[Extracted records]
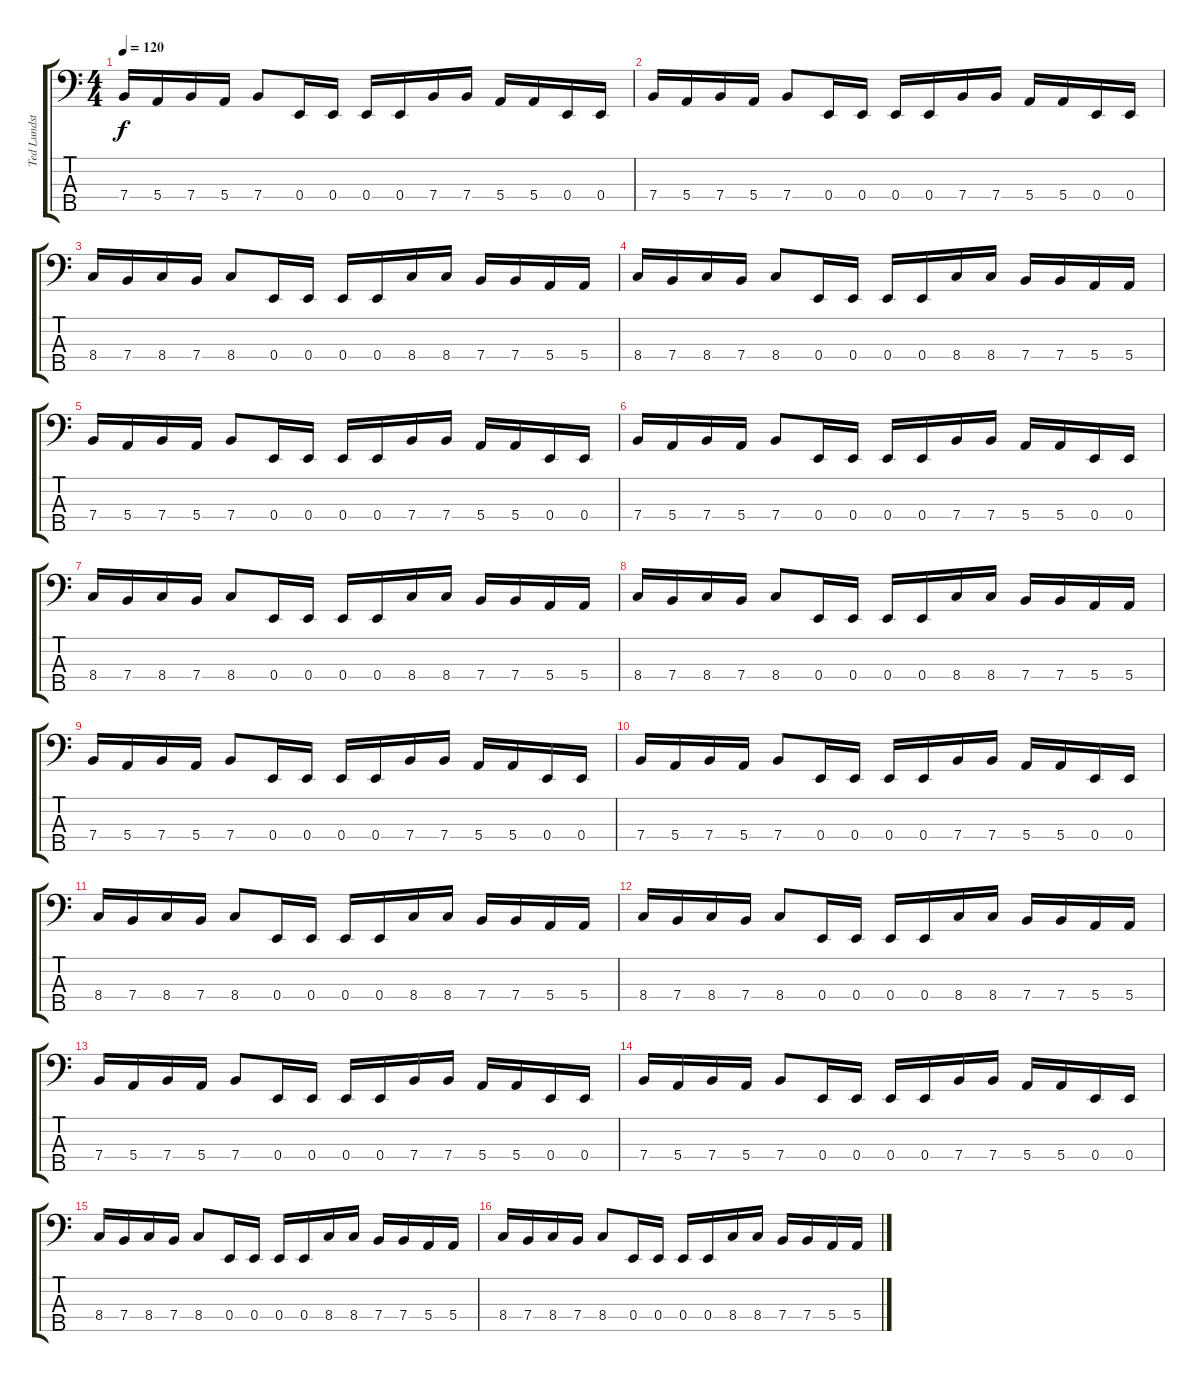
\track ("Ted Lundström" "Ted Lundst") {instrument electricbassfinger}
\staff {score tabs}
\tuning (G2 D2 A1 E1 B0) {hide}
\ts (4 4)
\tempo 120
\clef f4
\ks c
7.4.16{dy f} 5.4.16 7.4.16 5.4.16 7.4.8 0.4.16 0.4.16 0.4.16 0.4.16 7.4.16 7.4.16 5.4.16 5.4.16 0.4.16 0.4.16 |
7.4.16 5.4.16 7.4.16 5.4.16 7.4.8 0.4.16 0.4.16 0.4.16 0.4.16 7.4.16 7.4.16 5.4.16 5.4.16 0.4.16 0.4.16 |
8.4.16 7.4.16 8.4.16 7.4.16 8.4.8 0.4.16 0.4.16 0.4.16 0.4.16 8.4.16 8.4.16 7.4.16 7.4.16 5.4.16 5.4.16 |
8.4.16 7.4.16 8.4.16 7.4.16 8.4.8 0.4.16 0.4.16 0.4.16 0.4.16 8.4.16 8.4.16 7.4.16 7.4.16 5.4.16 5.4.16 |
7.4.16 5.4.16 7.4.16 5.4.16 7.4.8 0.4.16 0.4.16 0.4.16 0.4.16 7.4.16 7.4.16 5.4.16 5.4.16 0.4.16 0.4.16 |
7.4.16 5.4.16 7.4.16 5.4.16 7.4.8 0.4.16 0.4.16 0.4.16 0.4.16 7.4.16 7.4.16 5.4.16 5.4.16 0.4.16 0.4.16 |
8.4.16 7.4.16 8.4.16 7.4.16 8.4.8 0.4.16 0.4.16 0.4.16 0.4.16 8.4.16 8.4.16 7.4.16 7.4.16 5.4.16 5.4.16 |
8.4.16 7.4.16 8.4.16 7.4.16 8.4.8 0.4.16 0.4.16 0.4.16 0.4.16 8.4.16 8.4.16 7.4.16 7.4.16 5.4.16 5.4.16 |
7.4.16 5.4.16 7.4.16 5.4.16 7.4.8 0.4.16 0.4.16 0.4.16 0.4.16 7.4.16 7.4.16 5.4.16 5.4.16 0.4.16 0.4.16 |
7.4.16 5.4.16 7.4.16 5.4.16 7.4.8 0.4.16 0.4.16 0.4.16 0.4.16 7.4.16 7.4.16 5.4.16 5.4.16 0.4.16 0.4.16 |
8.4.16 7.4.16 8.4.16 7.4.16 8.4.8 0.4.16 0.4.16 0.4.16 0.4.16 8.4.16 8.4.16 7.4.16 7.4.16 5.4.16 5.4.16 |
8.4.16 7.4.16 8.4.16 7.4.16 8.4.8 0.4.16 0.4.16 0.4.16 0.4.16 8.4.16 8.4.16 7.4.16 7.4.16 5.4.16 5.4.16 |
7.4.16 5.4.16 7.4.16 5.4.16 7.4.8 0.4.16 0.4.16 0.4.16 0.4.16 7.4.16 7.4.16 5.4.16 5.4.16 0.4.16 0.4.16 |
7.4.16 5.4.16 7.4.16 5.4.16 7.4.8 0.4.16 0.4.16 0.4.16 0.4.16 7.4.16 7.4.16 5.4.16 5.4.16 0.4.16 0.4.16 |
8.4.16 7.4.16 8.4.16 7.4.16 8.4.8 0.4.16 0.4.16 0.4.16 0.4.16 8.4.16 8.4.16 7.4.16 7.4.16 5.4.16 5.4.16 |
8.4.16 7.4.16 8.4.16 7.4.16 8.4.8 0.4.16 0.4.16 0.4.16 0.4.16 8.4.16 8.4.16 7.4.16 7.4.16 5.4.16 5.4.16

▸ Objective
Return each line of the listing above that contains the string "Lundst". Uppercase and lowercase letters must match.

▸ Result
\track ("Ted Lundström" "Ted Lundst") {instrument electricbassfinger}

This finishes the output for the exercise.